The rabbi knew that, without a place in the Temple and having no other vocation, he would need a way to live. He decided to form relationships directly with sinners so they would let him still be their rabbi. He knew no one could ever live totally according to God’s Law. So, he met with each person and asked what portion of God’s Law they were not meeting. He got them to repent and amend their ways. What he discovered in the process was that some who administer God’s Law judge people too harshly and demand payments that can never be met. In short, God’s Law had become Man’s Interpretation of God’s Law. So, the rabbi showed the people how to be faithful to God.

At the accounting demanded by the High Priest, the rabbi thus saved his job by demonstrating he truly understood and lived God’s Law, which is a way for God’s people to be in right relationship with each other and with God.
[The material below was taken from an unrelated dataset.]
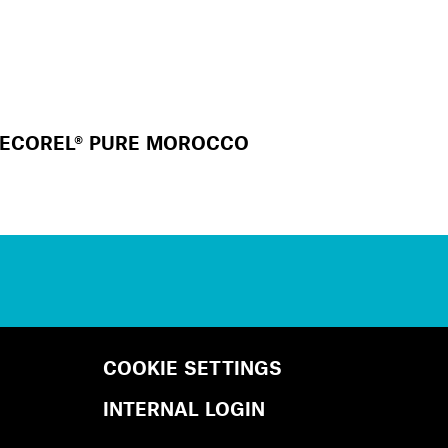
ECOREL® PURE MOROCCO
COOKIE SETTINGS
INTERNAL LOGIN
The High Priest was so impressed he commended the rabbi.

This version of Jesus’ parable focuses on what Jesus’ original intention might have been for telling the story: to teach his disciples about our need to bring God’s message outside the Temple—outside the Church—if we want outsiders to become insiders. We need another look at the story, though, to help us understand what this manager Jesus told about had “squandered.”

Version 2. A very rich man was owed so much by his debtors he hired an employee just to keep track of what people owed him. And, as was the custom of his time, the employee got paid by being allowed to add and keep an additional percentage of what was owed the rich man.
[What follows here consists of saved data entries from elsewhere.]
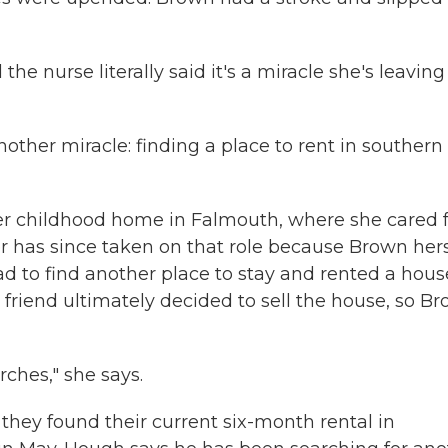
he nurse literally said it's a miracle she's leaving
other miracle: finding a place to rent in southern
her childhood home in Falmouth, where she cared 
er has since taken on that role because Brown hers
 to find another place to stay and rented a hous
 friend ultimately decided to sell the house, so B
ches," she says.
they found their current six-month rental in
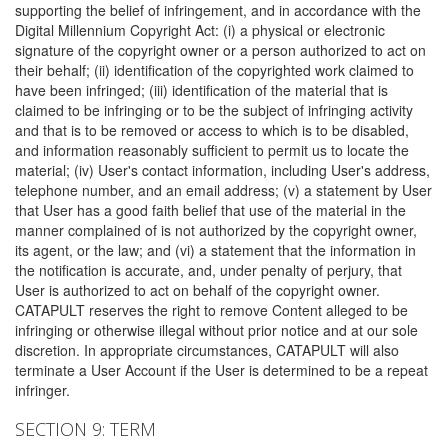
supporting the belief of infringement, and in accordance with the
Digital Millennium Copyright Act: (i) a physical or electronic
signature of the copyright owner or a person authorized to act on
their behalf; (ii) identification of the copyrighted work claimed to
have been infringed; (iii) identification of the material that is
claimed to be infringing or to be the subject of infringing activity
and that is to be removed or access to which is to be disabled,
and information reasonably sufficient to permit us to locate the
material; (iv) User's contact information, including User's address,
telephone number, and an email address; (v) a statement by User
that User has a good faith belief that use of the material in the
manner complained of is not authorized by the copyright owner,
its agent, or the law; and (vi) a statement that the information in
the notification is accurate, and, under penalty of perjury, that
User is authorized to act on behalf of the copyright owner.
CATAPULT reserves the right to remove Content alleged to be
infringing or otherwise illegal without prior notice and at our sole
discretion. In appropriate circumstances, CATAPULT will also
terminate a User Account if the User is determined to be a repeat
infringer.
SECTION 9: TERM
This manager was shrewd. He collected his fee multiple times before demanding payment of the debt. He knew his boss was very rich and banked on him not knowing if all the debts owed him weren’t repaid right away.

This was a great arrangement—for the manager—until the rich man learned what was going on. He fired his employee and demanded an accounting.

Being fired energized the man. He had two assets remaining, but only for a short time. The first asset was that no one yet knew he had been fired. The second was he still had the account books. So, he began to demand and collect payments of debts owed to his former boss by greatly reducing the amount they owed. Perhaps (although we do not know this), the fired manager reduced the payments by the amount of his fees).

In any case, when the former employee turned over the account books, he also gave the rich man the payments he had collected. This must have stunned the owner, as he probably had expected he would have to write all those debts off. So, he commended his former manager for being so proactive and shrewd, the very traits he had been hired for in the first place.

I’m finally starting to understand this parable, at least on the first two levels. Let’s try one more version to help figure out how else Jesus’ parable might apply to us today.

Version 3. The “Creator of All That Is” (the one RICHEST in LIFE) noticed that many to whom she had given life were squandering the life they had each been given. The people were acting as if they had neither a Creator nor a purpose for living, other than to defraud others to gain more possessions for themselves. They were acting as if their Creator wasn’t going to ask them for an accounting of their lives.

Late in life, when their biological systems began to remind them of their mortality, some began to think about their lives in new ways. Finding themselves rich in possessions and poor in relationships, they began to spend time together thanking the Creator for life and to form relationships focused on the Creator.

Soon, they began to use the possessions they had accumulated to tell people about the Creator and to help people who had been defrauded by those still intent on accumulating wealth. When the Creator saw this, he forgave them their earlier lives, warning them and us that we each must choose whether to squander our God-given life on ourselves—on accumulation of possessions—or to share what we have with others.

Jesus asks in his parable, “If you have not been faithful with what belongs to another, who will give you what is your own?” Since our very lives belong to our Creator, another way to ask Jesus’ question is this, “If we squander this life our Creator has given us, will we be given another life of our own?”